- BRIEF:
Every line in the records below between the one holding "Na druhou stranu, GPT" and the one holding "vytvářet přesvědčivě znějící, ale", inclusive, is to be set down exactly; all other lines are to be left out.

[Saved data entries]
^^^^^^^^^^^^^^^^
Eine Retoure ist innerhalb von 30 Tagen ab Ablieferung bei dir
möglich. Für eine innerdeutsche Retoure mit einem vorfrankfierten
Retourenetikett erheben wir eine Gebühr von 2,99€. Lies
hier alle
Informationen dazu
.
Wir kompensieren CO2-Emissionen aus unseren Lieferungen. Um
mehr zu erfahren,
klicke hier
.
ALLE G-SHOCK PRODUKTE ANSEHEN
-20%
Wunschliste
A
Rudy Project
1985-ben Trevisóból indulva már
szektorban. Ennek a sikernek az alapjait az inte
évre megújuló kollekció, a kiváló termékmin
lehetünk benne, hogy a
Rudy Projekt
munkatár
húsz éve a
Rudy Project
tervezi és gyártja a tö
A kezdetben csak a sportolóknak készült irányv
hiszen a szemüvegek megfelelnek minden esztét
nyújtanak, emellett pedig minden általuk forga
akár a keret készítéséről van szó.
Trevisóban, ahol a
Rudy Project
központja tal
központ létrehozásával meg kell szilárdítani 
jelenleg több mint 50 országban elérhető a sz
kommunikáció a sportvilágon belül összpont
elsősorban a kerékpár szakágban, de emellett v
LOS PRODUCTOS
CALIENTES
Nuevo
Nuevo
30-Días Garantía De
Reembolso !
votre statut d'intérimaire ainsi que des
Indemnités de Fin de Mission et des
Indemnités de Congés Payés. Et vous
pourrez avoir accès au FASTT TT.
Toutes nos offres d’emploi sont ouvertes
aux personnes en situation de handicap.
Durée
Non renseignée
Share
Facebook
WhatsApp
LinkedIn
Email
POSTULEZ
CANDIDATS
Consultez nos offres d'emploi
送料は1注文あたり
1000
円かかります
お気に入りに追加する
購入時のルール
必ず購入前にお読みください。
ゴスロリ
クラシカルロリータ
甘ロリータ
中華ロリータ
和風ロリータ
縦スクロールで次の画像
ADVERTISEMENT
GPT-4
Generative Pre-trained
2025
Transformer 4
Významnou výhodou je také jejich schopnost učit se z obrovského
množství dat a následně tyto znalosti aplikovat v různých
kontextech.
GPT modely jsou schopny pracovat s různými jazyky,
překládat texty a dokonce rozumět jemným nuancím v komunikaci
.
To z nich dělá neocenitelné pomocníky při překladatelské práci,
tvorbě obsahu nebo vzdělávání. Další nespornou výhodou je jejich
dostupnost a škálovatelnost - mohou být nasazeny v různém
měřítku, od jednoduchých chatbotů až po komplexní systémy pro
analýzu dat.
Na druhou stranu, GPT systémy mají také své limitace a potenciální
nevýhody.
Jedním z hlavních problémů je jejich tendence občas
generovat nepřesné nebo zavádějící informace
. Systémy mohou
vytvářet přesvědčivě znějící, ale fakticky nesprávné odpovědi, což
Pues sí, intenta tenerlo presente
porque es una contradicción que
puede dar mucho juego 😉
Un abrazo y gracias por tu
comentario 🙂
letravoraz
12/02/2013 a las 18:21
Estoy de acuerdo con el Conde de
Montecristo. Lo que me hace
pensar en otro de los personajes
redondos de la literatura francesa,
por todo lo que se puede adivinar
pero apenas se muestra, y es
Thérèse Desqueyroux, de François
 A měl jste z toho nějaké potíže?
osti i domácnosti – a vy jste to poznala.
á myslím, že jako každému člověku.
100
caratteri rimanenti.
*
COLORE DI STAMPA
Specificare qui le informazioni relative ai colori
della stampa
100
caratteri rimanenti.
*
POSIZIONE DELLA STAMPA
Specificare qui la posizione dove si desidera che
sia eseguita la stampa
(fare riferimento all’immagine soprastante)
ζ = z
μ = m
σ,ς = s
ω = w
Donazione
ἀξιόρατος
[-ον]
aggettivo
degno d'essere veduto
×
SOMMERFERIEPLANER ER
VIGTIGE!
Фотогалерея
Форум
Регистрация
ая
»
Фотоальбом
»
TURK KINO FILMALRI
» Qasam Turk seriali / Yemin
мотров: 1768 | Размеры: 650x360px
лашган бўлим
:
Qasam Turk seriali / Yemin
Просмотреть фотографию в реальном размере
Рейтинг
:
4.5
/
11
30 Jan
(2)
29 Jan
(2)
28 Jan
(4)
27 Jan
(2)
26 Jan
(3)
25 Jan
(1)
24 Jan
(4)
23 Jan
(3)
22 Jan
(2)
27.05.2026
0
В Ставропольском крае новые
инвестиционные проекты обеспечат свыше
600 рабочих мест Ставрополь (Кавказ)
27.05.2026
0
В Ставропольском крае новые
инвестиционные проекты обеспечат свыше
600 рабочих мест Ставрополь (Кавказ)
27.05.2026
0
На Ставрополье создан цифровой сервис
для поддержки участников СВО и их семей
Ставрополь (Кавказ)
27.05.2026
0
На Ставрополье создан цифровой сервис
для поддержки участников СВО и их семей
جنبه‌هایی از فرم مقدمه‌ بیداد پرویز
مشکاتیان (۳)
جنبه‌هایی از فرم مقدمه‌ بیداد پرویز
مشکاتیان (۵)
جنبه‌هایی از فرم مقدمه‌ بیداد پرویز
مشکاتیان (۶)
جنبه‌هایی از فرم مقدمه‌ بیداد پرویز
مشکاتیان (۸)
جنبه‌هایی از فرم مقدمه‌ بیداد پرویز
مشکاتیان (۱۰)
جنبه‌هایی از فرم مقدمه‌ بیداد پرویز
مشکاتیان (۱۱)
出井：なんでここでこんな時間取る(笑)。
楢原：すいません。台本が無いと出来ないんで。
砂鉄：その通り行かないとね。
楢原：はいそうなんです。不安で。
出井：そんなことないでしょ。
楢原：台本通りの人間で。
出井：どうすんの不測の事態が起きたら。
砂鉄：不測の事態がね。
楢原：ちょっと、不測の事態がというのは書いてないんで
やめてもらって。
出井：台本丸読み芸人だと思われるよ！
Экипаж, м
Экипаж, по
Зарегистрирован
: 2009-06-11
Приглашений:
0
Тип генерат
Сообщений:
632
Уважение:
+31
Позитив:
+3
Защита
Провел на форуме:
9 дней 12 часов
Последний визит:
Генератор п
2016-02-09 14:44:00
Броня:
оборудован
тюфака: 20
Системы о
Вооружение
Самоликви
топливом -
^^^^^^^^^^^^^^^^
- EXERCISE SOLUTION:
Na druhou stranu, GPT systémy mají také své limitace a potenciální
nevýhody.
Jedním z hlavních problémů je jejich tendence občas
generovat nepřesné nebo zavádějící informace
. Systémy mohou
vytvářet přesvědčivě znějící, ale fakticky nesprávné odpovědi, což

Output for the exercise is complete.